Nicola Silenti
Il cluster marittimo italiano festeggia i suoi numeri d’eccellenza con il XII Rapporto nazionale sull’economia del mare, l’indagine annuale che fornisce il quadro più realistico e puntuale della dimensione economica del settore mare. Un lavoro realizzato dall’Osservatorio Nazionale sull’economia del mare italiano con il contributo del Centro studi Tagliacarne, di Unioncamere il contributo dell’Azienda Speciale Informare della Camera di commercio Frosinone Latinae Blue Forum Italia.

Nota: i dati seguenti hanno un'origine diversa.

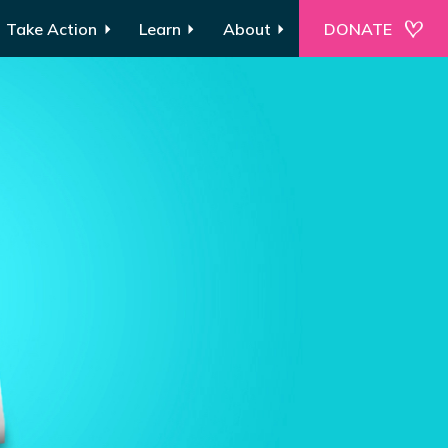
Take Action
Learn
About
DONATE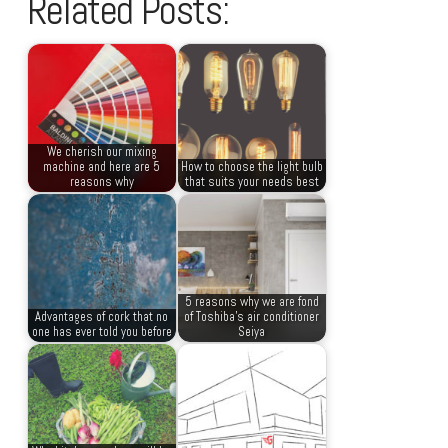
Related Posts:
We cherish our mixing
machine and here are 5
How to choose the light bulb
reasons why
that suits your needs best
5 reasons why we are fond
Advantages of cork that no
of Toshiba’s air conditioner
one has ever told you before
Seiya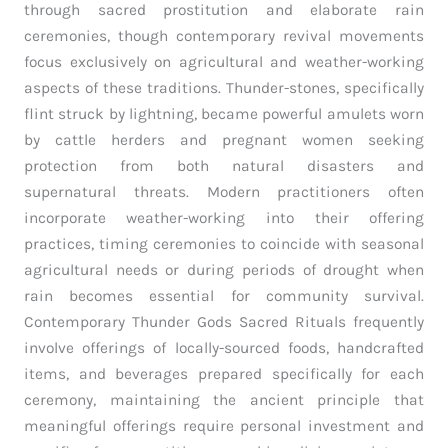
through sacred prostitution and elaborate rain
ceremonies, though contemporary revival movements
focus exclusively on agricultural and weather-working
aspects of these traditions. Thunder-stones, specifically
flint struck by lightning, became powerful amulets worn
by cattle herders and pregnant women seeking
protection from both natural disasters and
supernatural threats. Modern practitioners often
incorporate weather-working into their offering
practices, timing ceremonies to coincide with seasonal
agricultural needs or during periods of drought when
rain becomes essential for community survival.
Contemporary Thunder Gods Sacred Rituals frequently
involve offerings of locally-sourced foods, handcrafted
items, and beverages prepared specifically for each
ceremony, maintaining the ancient principle that
meaningful offerings require personal investment and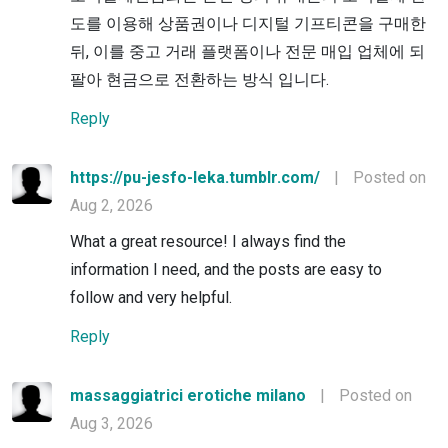
도를 이용해 상품권이나 디지털 기프티콘을 구매한
뒤, 이를 중고 거래 플랫폼이나 전문 매입 업체에 되
팔아 현금으로 전환하는 방식 입니다.
Reply
https://pu-jesfo-leka.tumblr.com/
|
Posted on
Aug 2, 2026
What a great resource! I always find the
information I need, and the posts are easy to
follow and very helpful.
Reply
massaggiatrici erotiche milano
|
Posted on
Aug 3, 2026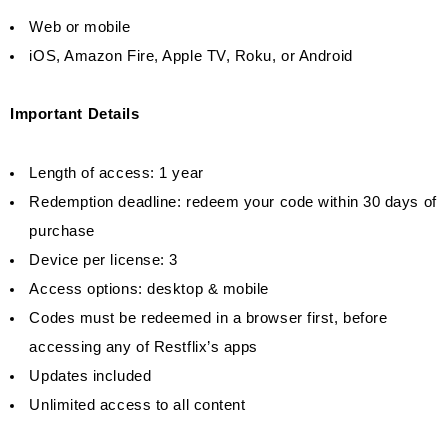
Web or mobile
iOS, Amazon Fire, Apple TV, Roku, or Android
Important Details
Length of access: 1 year
Redemption deadline: redeem your code within 30 days of
purchase
Device per license: 3
Access options: desktop & mobile
Codes must be redeemed in a browser first, before
accessing any of Restflix’s apps
Updates included
Unlimited access to all content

Il Rapporto mostra anche quest’anno un settore, quello marittimo, in crescita sotto tutti gli aspetti e da tutti i punti di vista con oltre 227 mila imprese coinvolte e più di un milione e 40 mila occupati, per un valore economico complessivo generato pari a 178,3 miliardi di euro pari al 10,2 per cento del PIL nazionale.Numeri poderosi illustrati in dettaglio nel quadro di riferimento riportato nel Rapporto, offrendo così agli addetti ai lavori un prezioso strumento di analisi e di programmazione delle attività legate alla risorsa mare con un lavoro di sintesi a disposizione di tutti i soggetti, pubblici e privati, interessati ai settori della filiera ittica e della cantieristica navale, dell’industria delle estrazioni marine, della movimentazione di merci e passeggeri, dei servizi di alloggio e ristorazione, della ricerca, regolamentazione e tutela ambientale e infine delle attività sportive e ricreative.
Un Rapporto che offre al paese l’ennesima conferma puntuale e dettagliata della reale portata dell’economia marittima come affermato in modo quanto mai efficace dal presidente di Assonautica Italiana Giovanni Acampora e «che contribuisce a dare la giusta importanza alla Blue Economy italiana in linea con il lavoro che stiamo portando avanti con il Piano del mare».
Di certo l’analisi delle pagine salienti del Rapporto consente di registrare ormai come un dato acquisito lo stato di buona salute del settore del mare, la sua generale tendenza alla crescita e le sue indiscutibili ricadute trasversali, individuando altresì con nettezza quanto sia importante supportare la blue economy tricolore con investimenti più consistenti nella logistica e nei porti, oggi più che mai nodi strategici del sistema infrastrutturale italiano. Un sistema, quello della logistica e dei porti, che fonda la sua rilevanza cruciale sulla posizione geografica della penisola che la proietta verso i nuovi mercati orientali e africani nel solco di un trend globale destinato a rafforzarsi per l’ormai certo spostamento del baricentro dell’economia mondiale proprio verso questi mercati.
Quanto al sopra richiamato Piano del Mare,lo strumento di programmazione che vincola governo e parlamento a una politica marittima unitaria e strategica, è da segnalare la prossima riunione del CIPOM che prenderà in esame la riforma dei porti, uno dei temi al centro delle proposte avanzate da numerose associazioni di categoria del cluster marittimo italiano.In effetti la governance del sistema portuale italiano resta un tema di attualità nonostante i ripetuti interventi legislativi a seguito della legge 84 del 1994(di disciplina dell’ordinamento e delle attività portuali) e apre la porta a qualche ulteriore riflessione sulla materia. Affrontare il tema della governance dei porti italiani infatti sarà possibile soltanto dopo aver inquadrato con chiarezza “cosa devono fare i porti”, in un Mediterraneo divenuto negli ultimi anni sempre più protagonista specie nello Short Sea, ossia il traffico marittimo a corto raggio,ma purtroppo in continua fibrillazione a causa delle tensioni tuttora in atto che riducono i transiti giornalieri nel Canale di Suez.
Di certo quanto esposto nel Rapporto conferma in pieno come quella del mare sia una voce vitale per l’economia italiana ed è la riprova di un comparto essenziale per la società italiana,erede di una tradizione legata a doppio filo all’anima della nazione. Una nazione votata alla sua identità di piattaforma del mare e sempre più destinata a recitare un ruolo da protagonista nel Mediterraneo.